Text shown
==================================================

Technology Impact on Total Survey Error
10:05AM - 10:25AM
Paper: Detecting Housing Units from Satellite Imagery Using Computer Vision
Presenter: Stephanie Eckman, PhD, RTI International
Additional Authors: Qiang Qiu, Perdue University, and Tien-Yu Liu, Duke University
Summary: High quality surveys require a list of housing units from which to select a sample. Each year, several US studies send field staff out to create these lists. Not only is this process expensive, inefficient and redundant, it also tends to miss some housing units, particularly in rural areas. This new approach trained an algorithm to detect housing units in several counties in North Carolina, and it uses computer vision techniques to detect dwellings in satellite images. The team is working on expanding the approach to detect demographics of households in rural areas to assist surveys that want to oversample some demographic groups.
August 4, 2020
Contemporary Machine Learning
10:00AM - 2:00PM
Paper: Transfer Learning for Auto-Coding Free-Text Survey Responses
Presenter: Peter Baumgartner, RTI International
Additional Authors: Amanda Smith, RTI International, Murrey Olmsted, RTI International, Dawn Ohse, RTI International, and Bucky Fairfax, RTI International
Summary: Coding responses from free-text, open-ended survey questions (i.e., qualitative coding) can be a labor-intensive process. Traditional machine learning (ML) methods for text classification require large amounts of training data usually not available from conventional survey sample sizes. With that problem in mind, we evaluated a ML approach for auto-coding free-text survey responses, employing data augmentation and recent advances in transfer learning models for natural language processing.

==================================================

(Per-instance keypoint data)
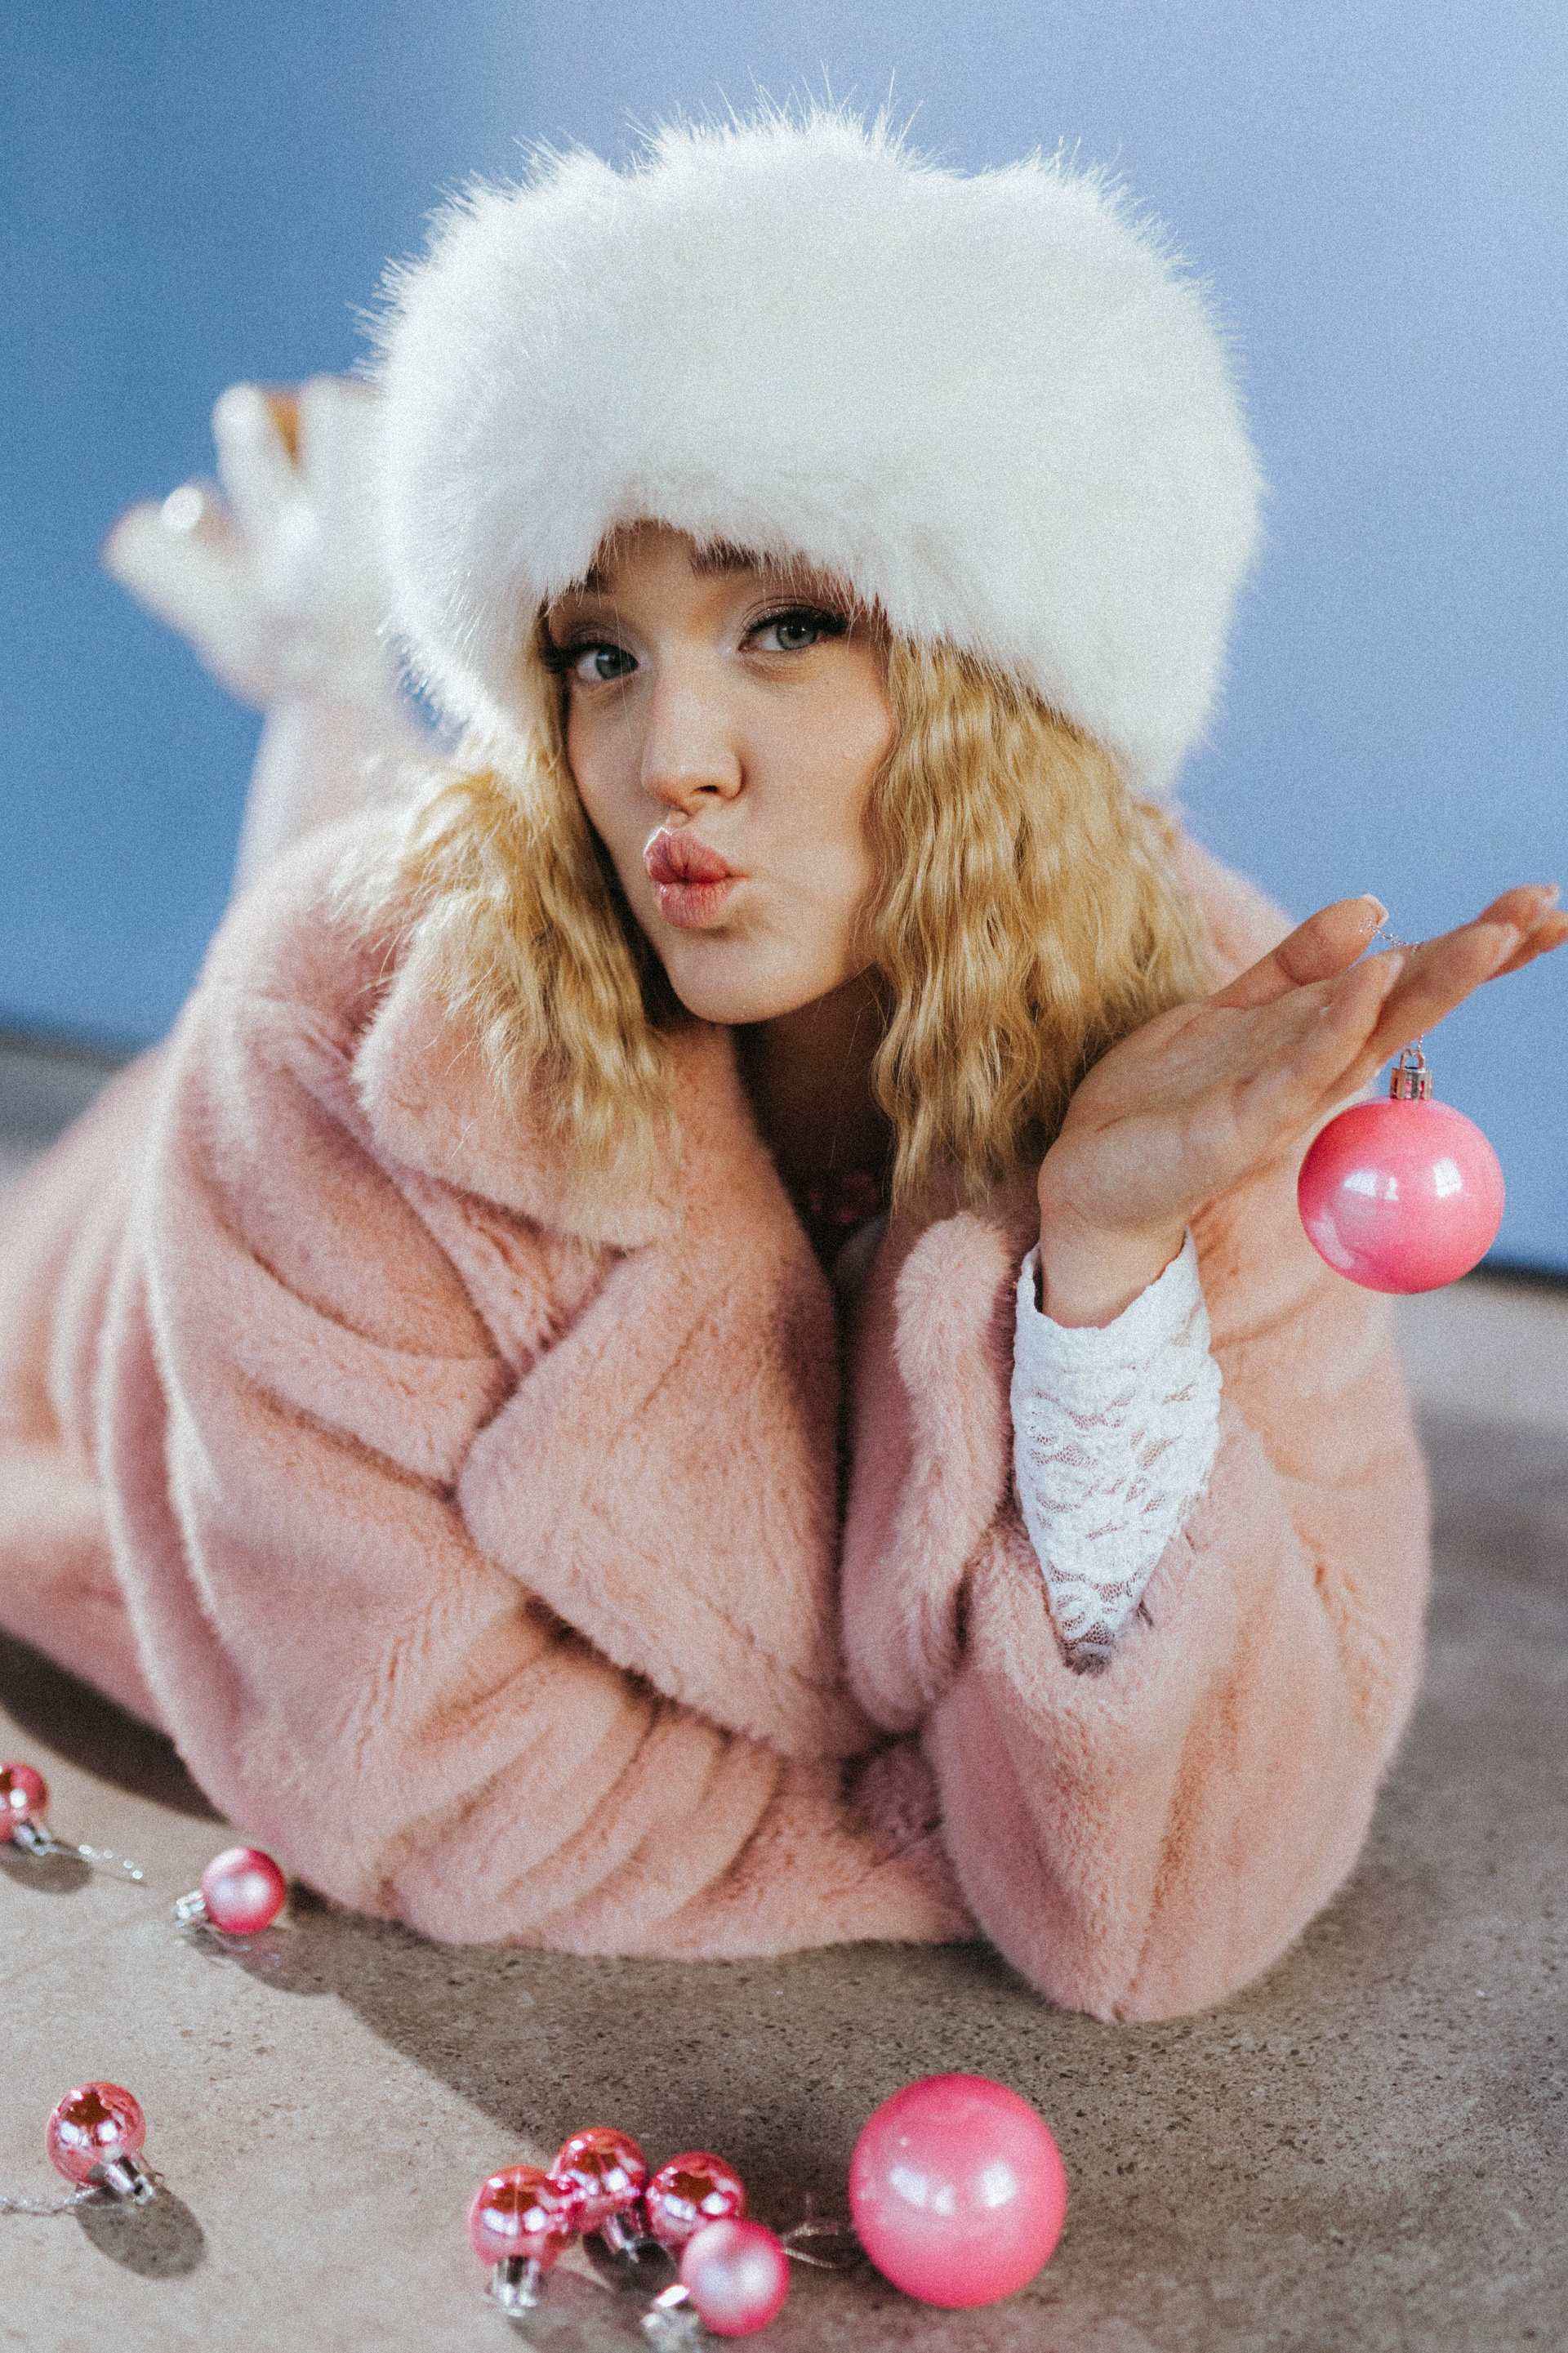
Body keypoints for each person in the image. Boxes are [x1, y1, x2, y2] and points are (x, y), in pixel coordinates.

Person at [2, 110, 1561, 2021]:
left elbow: (1165, 1913)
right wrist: (948, 1826)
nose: (672, 754)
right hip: (102, 1270)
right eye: (599, 653)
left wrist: (1107, 1291)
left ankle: (325, 656)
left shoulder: (1201, 1036)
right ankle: (327, 667)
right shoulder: (331, 1042)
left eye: (787, 625)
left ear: (990, 682)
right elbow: (422, 1786)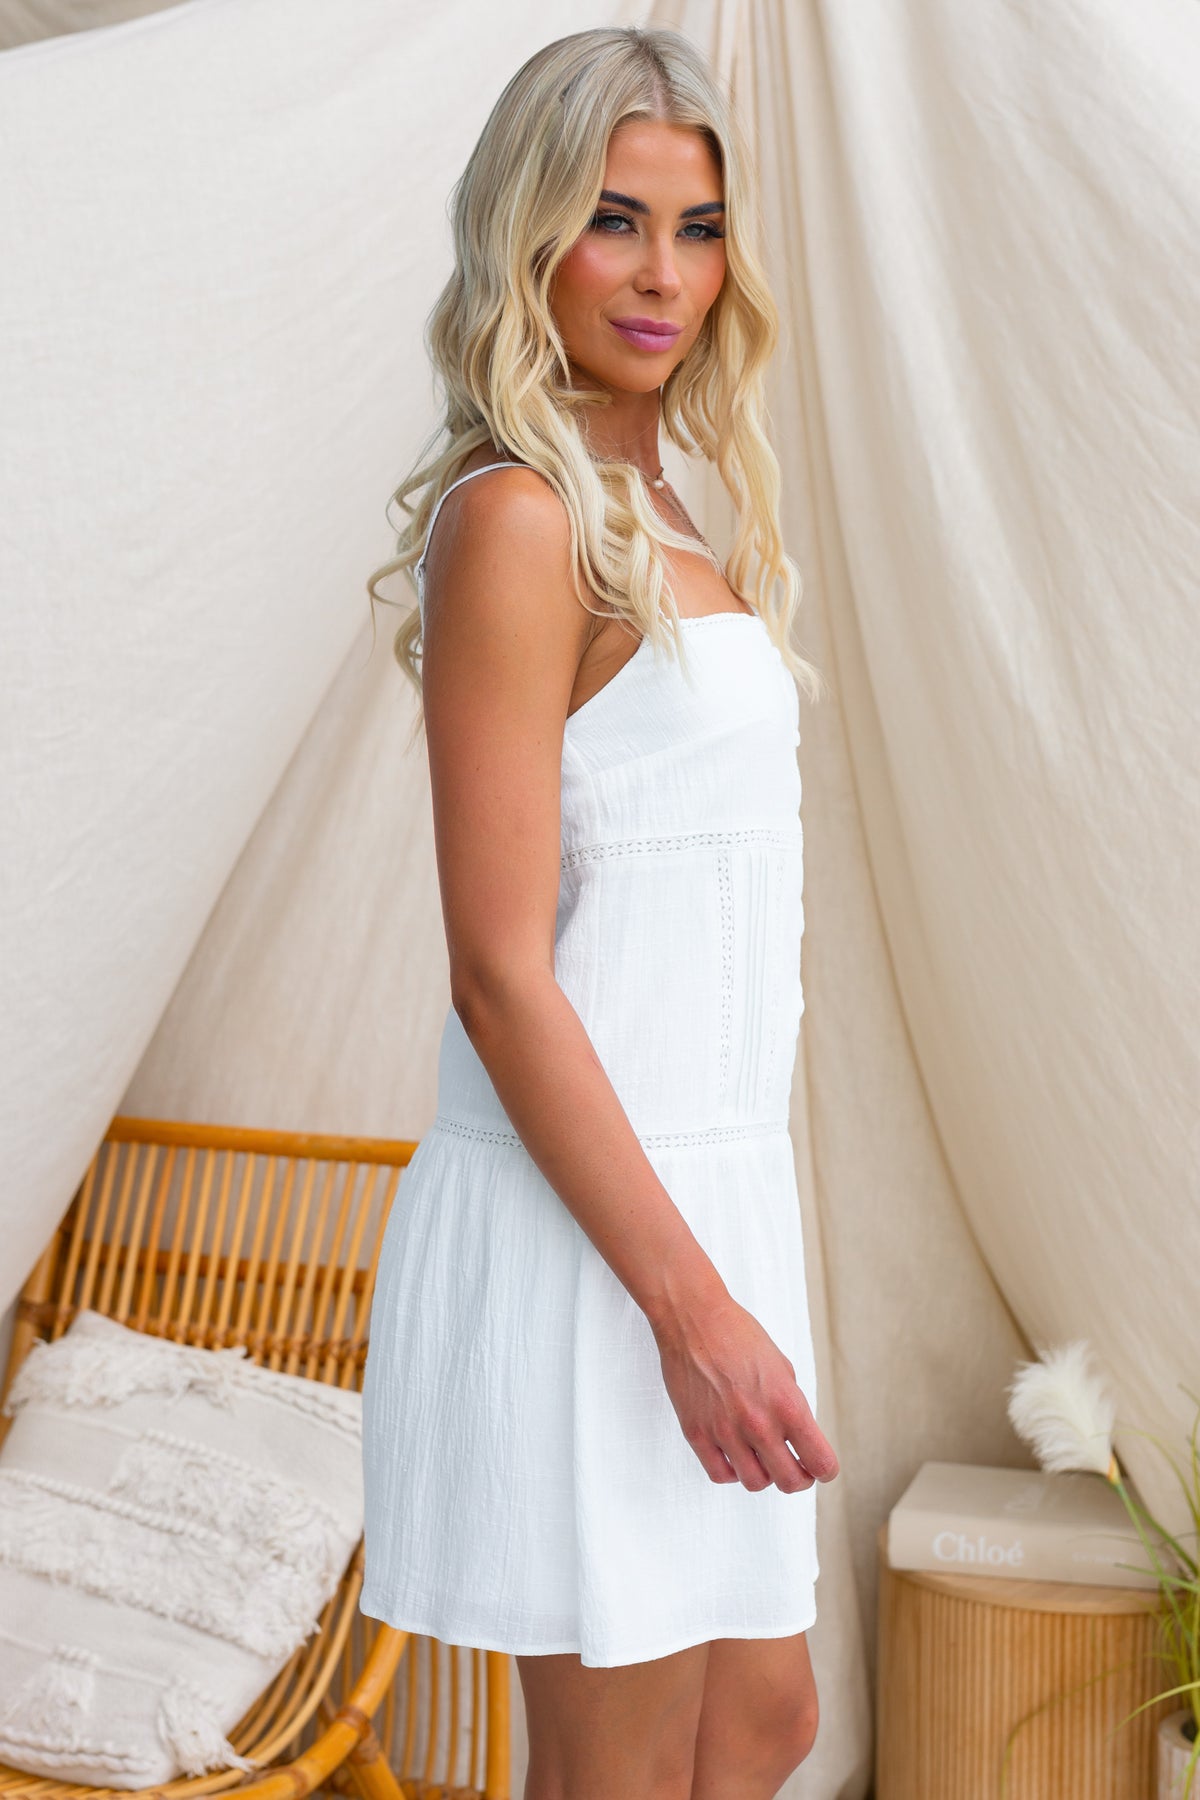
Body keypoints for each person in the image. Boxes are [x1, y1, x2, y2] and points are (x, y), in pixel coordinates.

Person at [360, 25, 840, 1800]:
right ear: (530, 238)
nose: (663, 275)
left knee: (764, 1721)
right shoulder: (515, 521)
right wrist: (688, 1310)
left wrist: (724, 1277)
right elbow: (499, 974)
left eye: (697, 229)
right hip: (595, 1243)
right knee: (620, 1768)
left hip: (708, 1191)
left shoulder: (663, 507)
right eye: (615, 222)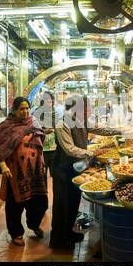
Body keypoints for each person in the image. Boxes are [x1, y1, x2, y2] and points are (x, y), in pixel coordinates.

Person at [49, 94, 122, 249]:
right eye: (87, 107)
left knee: (73, 201)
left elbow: (100, 128)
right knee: (62, 204)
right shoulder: (63, 124)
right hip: (63, 168)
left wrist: (120, 131)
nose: (90, 110)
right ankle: (57, 239)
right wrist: (92, 153)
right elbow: (70, 149)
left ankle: (68, 232)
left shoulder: (82, 120)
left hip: (76, 167)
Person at [0, 97, 48, 247]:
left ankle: (34, 224)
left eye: (27, 108)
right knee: (14, 206)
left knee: (40, 203)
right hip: (15, 174)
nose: (25, 112)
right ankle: (16, 233)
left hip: (35, 172)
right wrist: (3, 167)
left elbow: (41, 138)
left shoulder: (33, 122)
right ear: (14, 110)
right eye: (21, 109)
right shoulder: (6, 127)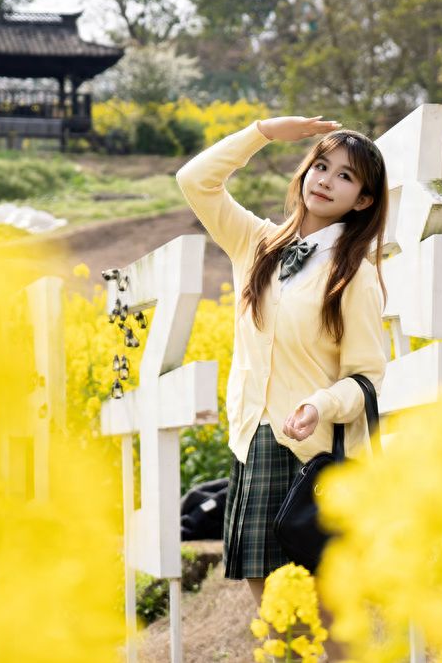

==================================================

Exercises
**a)** Answer these questions about the conference session listings:
(i) In which state were the counties where the housing-unit detection algorithm was trained?
(ii) During what hours does the Contemporary Machine Learning session run?
(iii) Who presents the paper on auto-coding free-text survey responses?
**b)** Resume the conference session listings from the last sentence shown.

Task responses
**a)**
(i) North Carolina
(ii) 10:00AM to 2:00PM
(iii) Peter Baumgartner, RTI International

**b)**
Experimental Design
10:00AM - 2:00PM
Paper: The Future is Linked: Making Predictions with Data Sets Linked to Synthetic Populations
Presenter: Emily Hadley, RTI International
Additional Authors: Caroline Kery, RTI International, Georgiy Bobashev, RTI International, and Lauren Grattan, RTI International
Summary: We describe three methods for linking datasets with synthetic data: resampling, modeling predictors independently, and modeling predictors sequentially. We apply these methods to the prediction of the prevalence of Florida youth vaping by county and census tract using the 2018 Florida Youth Substance Abuse Survey (FYSAS) and synthetic records generated from the 5-Year American Community Survey (ACS). We discuss opportunities to apply this work in other fields, including restricted settings like health records.
Survey Research Methods
10:00AM - 2:00PM
Poster: Enhancing the Quality of Administrative Data for Statistical Use
Presenter: Dan Liao, RTI International
Additional Authors: Marcus Berzofsky, RTI International, and Alexia Cooper, Bureau of Justice Statistics
Summary: Recent decades have witnessed an explosion of administrative data due to digital transformation which creates new research opportunities. However, like other types of data, administrative data can carry various types of errors that limit its use. We will illustrate our experience in enhancing the quality of an administrative database collected from a national incident-based crime-reporting system in the US. This discussion will help one learn how to plan for their data quality enhancement work.
Business and Economic Statistics
10:00AM - 2:00PM
Poster: Automated Forecasting for Business Improvement
Presenter: Satkartar Kinney, RTI International
Summary: This presentation will describe an intra-institution collaboration between statisticians, data scientists, financial analysts, software developers, and data warehousing specialists to build an interactive online tool that uses historical data to provide up-to-date financial forecasts for a nonprofit research institution. The forecasts provide the institution with key measures of business strength that are crucial to informed short-term and long-range planning.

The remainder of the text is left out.